- **Excerpt provided**

____

A while back, I wrote about THE GIRL NEXT DOOR, an effective horror film based on the true 1960s story of an Indiana teenager who was held captive, tortured and killed by the family her parents were boarding her with. From a book by Jack Ketchum, whom I don't think I'm especially wild about, THE GIRL NEXT DOOR left me very uneasy at the time. It's definitely a good movie, but not really a pleasurable experience to watch, not that a film has to be fun to be good (negative pleasure, duh), but it's kind of hard to sort out your feelings on something that's powerful and brutal, particularly revolving around violence against children. It's been over a year since I watched it, and the film has definitely stuck with me. It got under my skin.

____

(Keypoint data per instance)
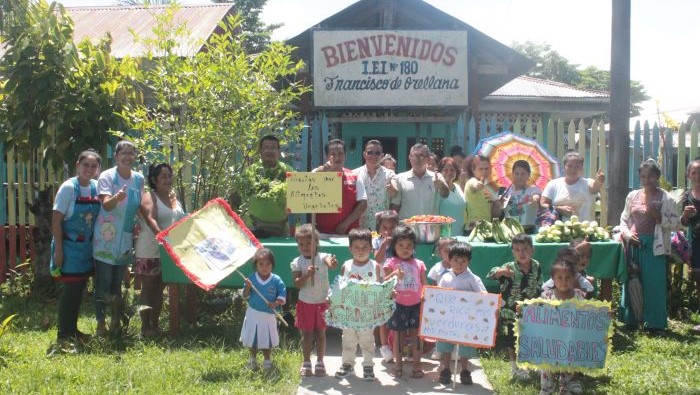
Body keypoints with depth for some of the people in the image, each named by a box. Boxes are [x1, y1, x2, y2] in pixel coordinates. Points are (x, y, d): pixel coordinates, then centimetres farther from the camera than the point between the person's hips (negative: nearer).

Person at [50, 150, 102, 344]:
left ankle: (73, 330, 25)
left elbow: (100, 215, 12)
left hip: (87, 246, 6)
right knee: (71, 288, -3)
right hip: (70, 246, -6)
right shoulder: (68, 187, -14)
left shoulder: (97, 187, 2)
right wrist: (58, 250, -16)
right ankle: (64, 334, 9)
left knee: (80, 288, 12)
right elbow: (56, 220, -14)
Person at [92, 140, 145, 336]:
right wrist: (116, 198, -40)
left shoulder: (139, 178, 8)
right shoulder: (107, 176, -7)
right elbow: (106, 205, -20)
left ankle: (116, 320, 20)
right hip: (106, 237, -5)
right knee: (103, 282, -4)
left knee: (117, 282, 12)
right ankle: (101, 323, 3)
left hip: (125, 237, 5)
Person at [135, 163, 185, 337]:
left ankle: (155, 324, 21)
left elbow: (182, 221, 17)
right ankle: (145, 327, 8)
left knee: (159, 289, 12)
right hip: (150, 251, -6)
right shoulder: (149, 197, -9)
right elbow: (151, 220, -24)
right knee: (148, 289, 1)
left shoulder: (174, 198, 14)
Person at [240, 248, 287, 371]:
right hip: (253, 314, 1)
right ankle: (253, 359, 33)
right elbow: (245, 296, -7)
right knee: (252, 339, 14)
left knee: (267, 340, 9)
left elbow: (282, 296, -8)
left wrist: (276, 303, -26)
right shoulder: (252, 278, -7)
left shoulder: (276, 280, -9)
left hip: (269, 315, -1)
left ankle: (267, 361, 28)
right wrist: (248, 287, -26)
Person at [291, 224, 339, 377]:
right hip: (305, 303, 1)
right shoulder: (297, 262, -6)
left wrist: (332, 263, -57)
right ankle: (306, 363, 22)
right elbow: (297, 284, -12)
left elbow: (331, 263, -33)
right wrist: (306, 274, -29)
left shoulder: (322, 257, -10)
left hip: (322, 302, -1)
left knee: (320, 333, 9)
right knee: (306, 334, 10)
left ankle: (320, 362, 21)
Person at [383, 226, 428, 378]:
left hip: (416, 305, 1)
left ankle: (417, 365, 12)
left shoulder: (419, 264, 6)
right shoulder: (391, 263, 0)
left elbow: (425, 286, 7)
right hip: (398, 305, -1)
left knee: (415, 334, 3)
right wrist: (394, 274, -27)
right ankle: (398, 364, 21)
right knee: (398, 335, 7)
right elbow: (384, 282, -9)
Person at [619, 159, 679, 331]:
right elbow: (624, 219, 15)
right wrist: (627, 234, -2)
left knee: (654, 283, -3)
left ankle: (654, 322, 6)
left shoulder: (666, 198, 1)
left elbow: (674, 223, -1)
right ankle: (632, 318, 18)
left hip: (654, 245, -4)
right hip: (635, 244, 4)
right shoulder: (632, 196, 11)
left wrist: (658, 216, -16)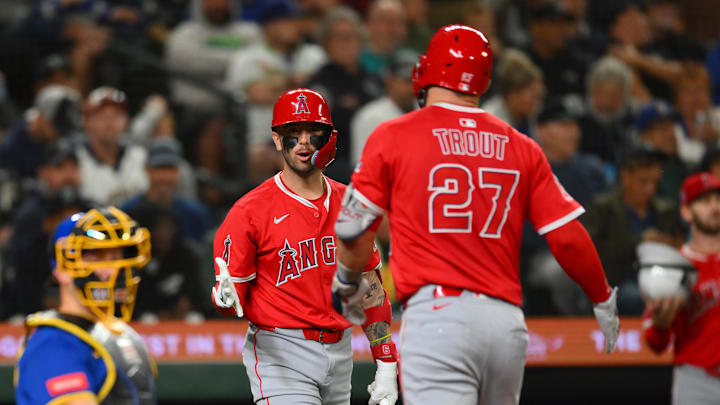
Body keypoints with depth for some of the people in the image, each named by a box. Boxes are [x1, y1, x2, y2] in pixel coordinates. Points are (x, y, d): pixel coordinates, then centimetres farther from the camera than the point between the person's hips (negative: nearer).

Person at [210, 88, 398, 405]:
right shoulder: (250, 211, -7)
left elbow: (370, 291, 13)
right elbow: (234, 301, -6)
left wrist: (387, 366, 10)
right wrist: (226, 298, -31)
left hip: (339, 352, 6)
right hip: (281, 353, -6)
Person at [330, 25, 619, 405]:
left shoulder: (393, 137, 3)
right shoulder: (520, 147, 12)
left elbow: (354, 229, 5)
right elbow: (568, 238, 10)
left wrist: (347, 283, 27)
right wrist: (603, 298, 26)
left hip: (437, 315, -4)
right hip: (507, 321, 4)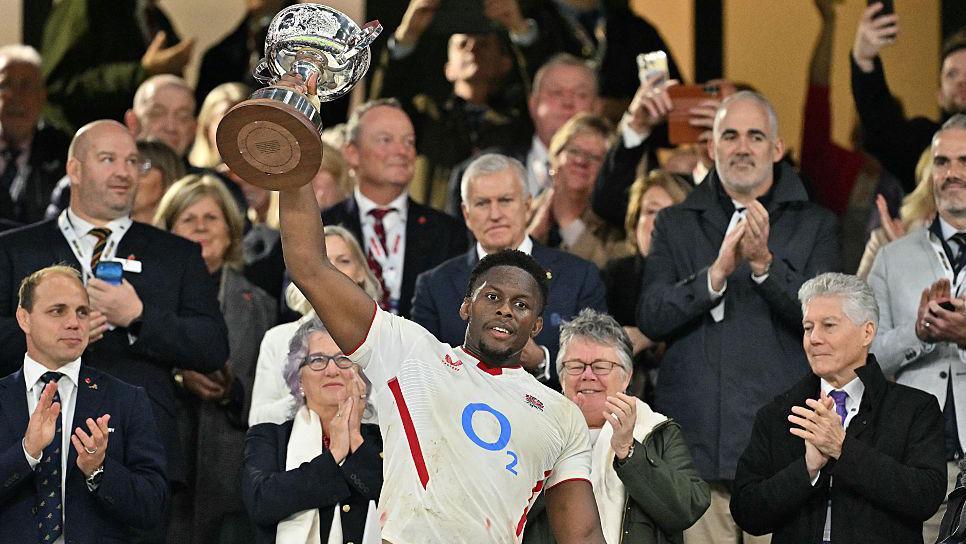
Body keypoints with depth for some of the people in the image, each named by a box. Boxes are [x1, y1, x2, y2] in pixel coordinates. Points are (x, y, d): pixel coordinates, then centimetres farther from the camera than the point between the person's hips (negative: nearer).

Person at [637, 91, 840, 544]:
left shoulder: (815, 226, 10)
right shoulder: (675, 226, 14)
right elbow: (651, 318, 2)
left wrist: (764, 263, -18)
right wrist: (716, 273, -14)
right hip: (695, 449, 1)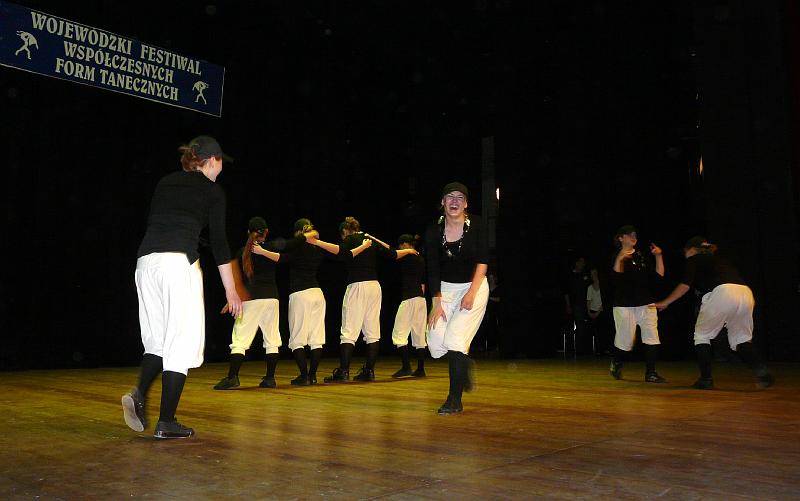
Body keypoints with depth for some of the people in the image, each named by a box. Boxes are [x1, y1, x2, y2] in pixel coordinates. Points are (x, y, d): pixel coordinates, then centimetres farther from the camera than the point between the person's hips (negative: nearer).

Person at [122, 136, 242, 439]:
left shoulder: (165, 183, 21)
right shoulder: (212, 191, 6)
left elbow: (153, 224, 19)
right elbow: (218, 242, 2)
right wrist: (231, 290, 5)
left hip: (146, 259, 6)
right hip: (179, 262, -6)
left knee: (158, 337, 17)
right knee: (181, 340, 1)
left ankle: (139, 394, -5)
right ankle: (166, 423, 1)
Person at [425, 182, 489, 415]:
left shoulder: (475, 226, -9)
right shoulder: (434, 231, -5)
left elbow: (482, 262, -9)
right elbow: (433, 269, -5)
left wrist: (471, 293, -18)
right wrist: (436, 302, -11)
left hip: (474, 287, -3)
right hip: (445, 289, 3)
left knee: (455, 338, -17)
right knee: (436, 345, -7)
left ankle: (455, 400, -6)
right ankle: (463, 364, 28)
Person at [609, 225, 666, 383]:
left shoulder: (642, 256, 14)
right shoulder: (616, 258, 0)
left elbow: (659, 275, 10)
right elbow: (616, 275, -19)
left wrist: (658, 256, 0)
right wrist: (620, 258, -31)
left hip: (646, 305, 4)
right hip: (625, 306, -4)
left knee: (652, 338, -8)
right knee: (625, 341, 1)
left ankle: (650, 373, -3)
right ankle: (616, 364, 30)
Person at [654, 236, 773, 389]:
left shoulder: (694, 259, 15)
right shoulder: (720, 259, 34)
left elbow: (685, 285, 2)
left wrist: (665, 302, 5)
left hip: (722, 293, -6)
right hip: (746, 293, 6)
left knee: (702, 335, 11)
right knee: (741, 339, 17)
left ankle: (706, 379, 7)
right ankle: (761, 370, -7)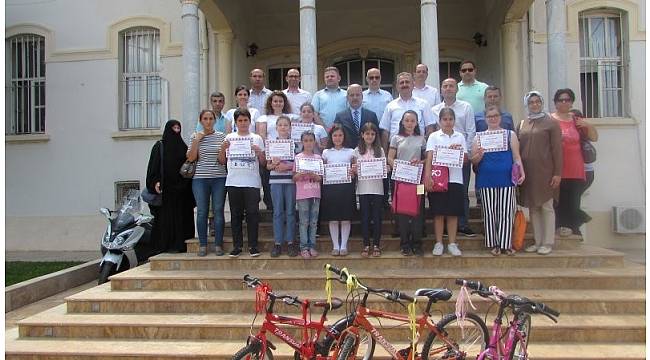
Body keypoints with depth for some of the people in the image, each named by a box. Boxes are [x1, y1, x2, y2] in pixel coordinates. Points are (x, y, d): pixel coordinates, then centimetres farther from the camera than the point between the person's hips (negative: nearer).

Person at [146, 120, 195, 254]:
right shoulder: (159, 146, 5)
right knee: (164, 216, -3)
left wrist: (188, 185, 1)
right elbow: (153, 166, -1)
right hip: (165, 188, -3)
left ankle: (179, 244, 5)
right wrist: (156, 182, -15)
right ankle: (162, 245, 0)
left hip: (181, 188, 3)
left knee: (181, 216, 1)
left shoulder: (183, 147, 13)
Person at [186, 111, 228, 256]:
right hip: (200, 179, 0)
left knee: (218, 211, -1)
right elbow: (191, 158, -1)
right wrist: (196, 141, -6)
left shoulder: (221, 136, 7)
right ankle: (202, 245, 10)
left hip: (219, 178, 0)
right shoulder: (195, 137, 9)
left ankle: (218, 244, 6)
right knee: (202, 212, 1)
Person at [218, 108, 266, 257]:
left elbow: (263, 163, 7)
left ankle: (253, 245, 5)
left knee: (252, 213, -3)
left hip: (252, 182, -1)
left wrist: (259, 152, -11)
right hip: (233, 182, 1)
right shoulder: (229, 138, 11)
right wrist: (223, 148, -4)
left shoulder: (257, 139, 8)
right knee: (236, 214, 5)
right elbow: (222, 161, 12)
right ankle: (237, 245, 12)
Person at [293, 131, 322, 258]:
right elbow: (294, 178, -1)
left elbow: (321, 177, 7)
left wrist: (314, 175, -13)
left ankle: (312, 246, 15)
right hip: (302, 194, -3)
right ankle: (304, 247, 6)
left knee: (314, 222, 7)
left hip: (315, 193, 3)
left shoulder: (318, 157, 8)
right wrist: (303, 174, -20)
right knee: (304, 222, 0)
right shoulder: (298, 157, 1)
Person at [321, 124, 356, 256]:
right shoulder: (326, 152, 10)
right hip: (330, 186, 0)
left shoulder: (350, 152, 9)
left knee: (346, 218, 1)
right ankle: (335, 246, 13)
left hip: (346, 187, 0)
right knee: (333, 219, 2)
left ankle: (344, 246, 12)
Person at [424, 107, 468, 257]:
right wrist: (427, 176, -18)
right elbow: (429, 158, -7)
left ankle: (452, 244, 14)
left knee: (453, 213, 5)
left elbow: (466, 159, 9)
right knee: (438, 213, 1)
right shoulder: (434, 137, 3)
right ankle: (438, 243, 12)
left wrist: (458, 151, -10)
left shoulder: (460, 137, 11)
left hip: (455, 179, 2)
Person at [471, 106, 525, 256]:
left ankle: (505, 244, 9)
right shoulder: (479, 136, 11)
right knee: (489, 213, 3)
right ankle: (493, 244, 13)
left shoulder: (510, 134, 11)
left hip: (506, 179, 0)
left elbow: (517, 156, 8)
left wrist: (522, 172, -6)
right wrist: (479, 155, -14)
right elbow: (473, 161, 8)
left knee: (506, 213, -1)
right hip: (486, 180, 0)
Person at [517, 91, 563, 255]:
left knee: (546, 206, 0)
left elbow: (557, 149, -4)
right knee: (533, 207, 8)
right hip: (527, 172, 4)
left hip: (544, 172, -4)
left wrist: (557, 173, -10)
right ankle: (537, 242, 16)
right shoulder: (521, 124, 12)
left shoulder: (551, 123, 0)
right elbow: (517, 148, 13)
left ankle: (548, 243, 7)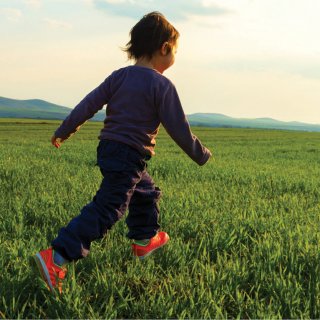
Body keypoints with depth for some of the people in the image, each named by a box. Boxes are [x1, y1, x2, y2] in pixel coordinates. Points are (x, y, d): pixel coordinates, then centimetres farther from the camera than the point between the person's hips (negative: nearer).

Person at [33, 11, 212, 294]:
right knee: (106, 210, -10)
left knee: (147, 193, 28)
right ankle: (56, 258, -19)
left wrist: (64, 131, 14)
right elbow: (179, 129, -11)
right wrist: (202, 155, 3)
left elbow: (88, 105, 4)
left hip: (108, 149, 9)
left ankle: (144, 241, 45)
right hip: (130, 157, -9)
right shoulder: (162, 85, -13)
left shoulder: (119, 76, 6)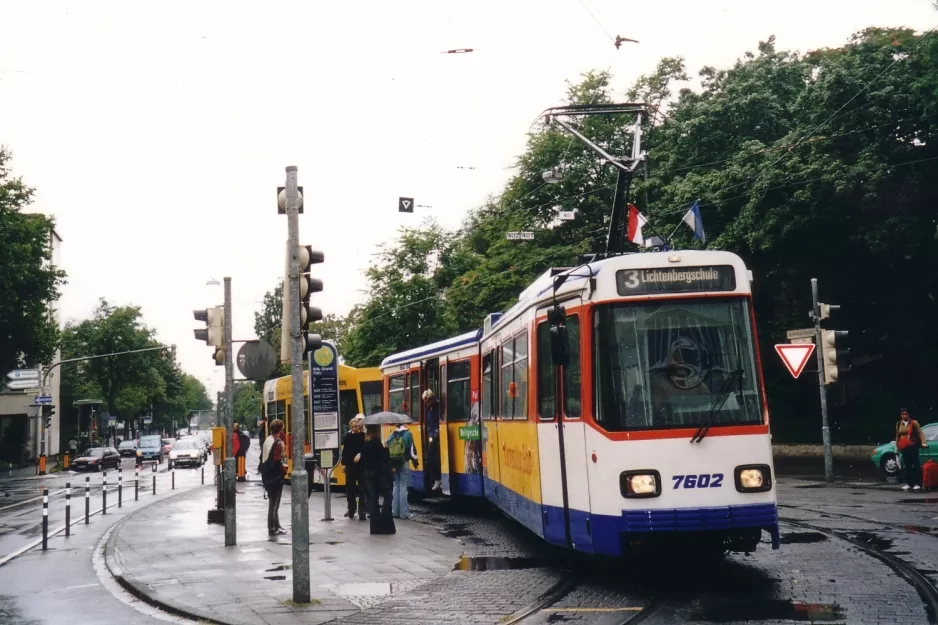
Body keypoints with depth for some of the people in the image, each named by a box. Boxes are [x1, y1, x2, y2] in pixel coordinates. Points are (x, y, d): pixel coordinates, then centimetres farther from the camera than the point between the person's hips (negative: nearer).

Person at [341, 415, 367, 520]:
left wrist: (360, 454, -26)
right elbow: (345, 451, 9)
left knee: (362, 487, -4)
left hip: (361, 465, -3)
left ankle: (362, 510, -3)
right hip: (350, 465, 3)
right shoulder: (348, 436, 7)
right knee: (350, 487, 8)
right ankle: (351, 509, 20)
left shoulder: (363, 436, -2)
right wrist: (343, 463, 5)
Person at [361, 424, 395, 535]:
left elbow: (364, 459, 12)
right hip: (379, 474, -8)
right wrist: (386, 448, -8)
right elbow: (384, 458, -19)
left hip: (369, 474, 8)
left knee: (373, 500, 9)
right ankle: (386, 526, -8)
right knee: (386, 499, -3)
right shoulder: (376, 442, -16)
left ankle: (375, 527, 11)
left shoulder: (365, 443, 7)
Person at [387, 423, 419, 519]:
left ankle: (395, 511, 13)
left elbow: (387, 449, 5)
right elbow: (412, 449, -9)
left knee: (396, 486, 13)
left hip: (393, 464, 4)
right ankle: (404, 512, -3)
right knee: (403, 486, -2)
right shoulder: (408, 434, -8)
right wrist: (415, 462, 3)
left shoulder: (391, 435, 6)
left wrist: (389, 464, 10)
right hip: (404, 463, -4)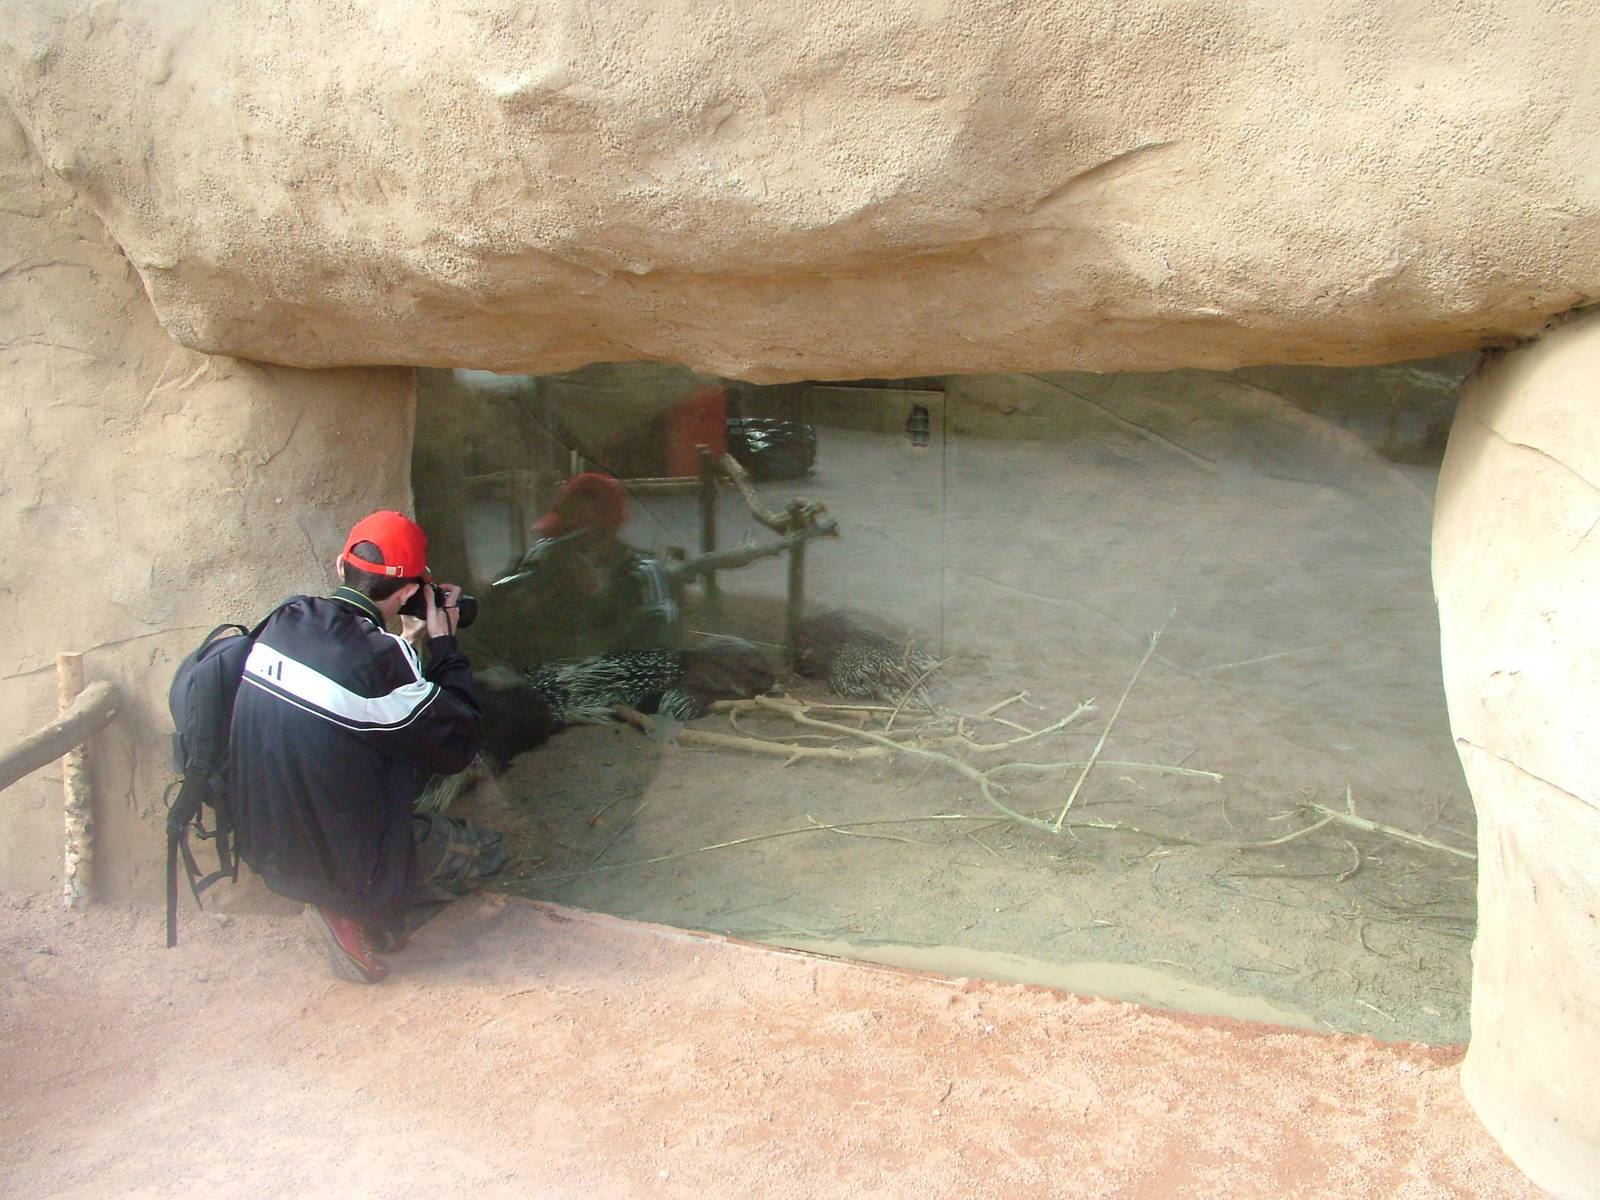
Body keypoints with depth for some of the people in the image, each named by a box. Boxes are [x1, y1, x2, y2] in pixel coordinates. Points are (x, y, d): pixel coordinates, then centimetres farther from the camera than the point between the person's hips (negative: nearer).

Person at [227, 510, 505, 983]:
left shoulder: (285, 621, -7)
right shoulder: (379, 660, -29)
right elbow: (460, 744, -16)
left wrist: (412, 642, 6)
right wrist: (443, 642, -9)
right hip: (337, 866, -7)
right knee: (488, 851, 14)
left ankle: (359, 909, 12)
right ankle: (361, 921, 1)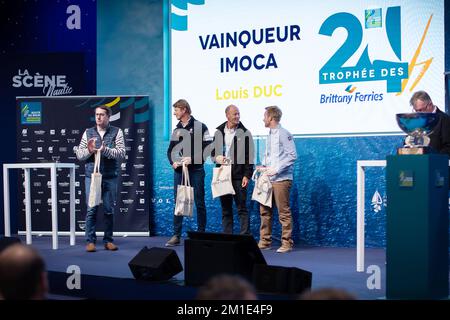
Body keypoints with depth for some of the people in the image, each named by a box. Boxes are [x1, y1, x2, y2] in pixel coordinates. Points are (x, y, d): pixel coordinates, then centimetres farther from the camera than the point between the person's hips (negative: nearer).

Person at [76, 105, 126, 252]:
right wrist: (88, 150, -12)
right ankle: (90, 241, 4)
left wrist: (105, 150, -20)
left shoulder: (117, 132, 4)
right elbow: (79, 154, 8)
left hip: (110, 177, -1)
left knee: (109, 210, 5)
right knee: (91, 209, -2)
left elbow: (121, 153, -6)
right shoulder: (88, 133, 10)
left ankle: (108, 240, 14)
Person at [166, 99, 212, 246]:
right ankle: (176, 236, 7)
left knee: (199, 203, 0)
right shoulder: (176, 130, 15)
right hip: (179, 170, 5)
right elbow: (171, 150, 17)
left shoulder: (200, 127, -1)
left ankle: (201, 234, 7)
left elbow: (208, 148, -7)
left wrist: (192, 159, -15)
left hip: (196, 169, -5)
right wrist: (173, 162, -3)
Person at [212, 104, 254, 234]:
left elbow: (249, 156, -2)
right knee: (225, 209, 8)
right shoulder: (219, 132, 11)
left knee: (242, 208, -4)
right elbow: (213, 152, 18)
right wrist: (217, 158, -5)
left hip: (238, 176, -4)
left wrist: (247, 175, -9)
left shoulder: (245, 133, 0)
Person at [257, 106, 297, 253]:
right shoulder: (270, 135, 16)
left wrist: (276, 169, -17)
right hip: (268, 179, 8)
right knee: (265, 210, 10)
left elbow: (292, 155, -14)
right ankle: (265, 241, 18)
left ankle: (287, 243, 4)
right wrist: (263, 167, 7)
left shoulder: (283, 134, -9)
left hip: (281, 179, -8)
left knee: (284, 212, -3)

____

- **Assignment**
Write the next part of the piece about the horror film THE GIRL NEXT DOOR, starting after "It got under my skin."

- **Result for this task**
It's probably because GIRL NEXT DOOR got under my skin that I've been both very interested and somewhat hesitant in watching AN AMERICAN CRIME, a direct-to-cable version of the same story which also came out in 2007. On the one hand, I was curious to see a different interpretation of the same events, and the other hand, they weren't events I was especially anxious to revisit. Anyway, whether it's good that I waited or not is kind of irrelevant, just personal shit, or whatever. AN AMERICAN CRIME, it turns out, is a good film, very similar to THE GIRL NEXT DOOR, very effective and disturbing, and (judging from my nominal research) more historically accurate.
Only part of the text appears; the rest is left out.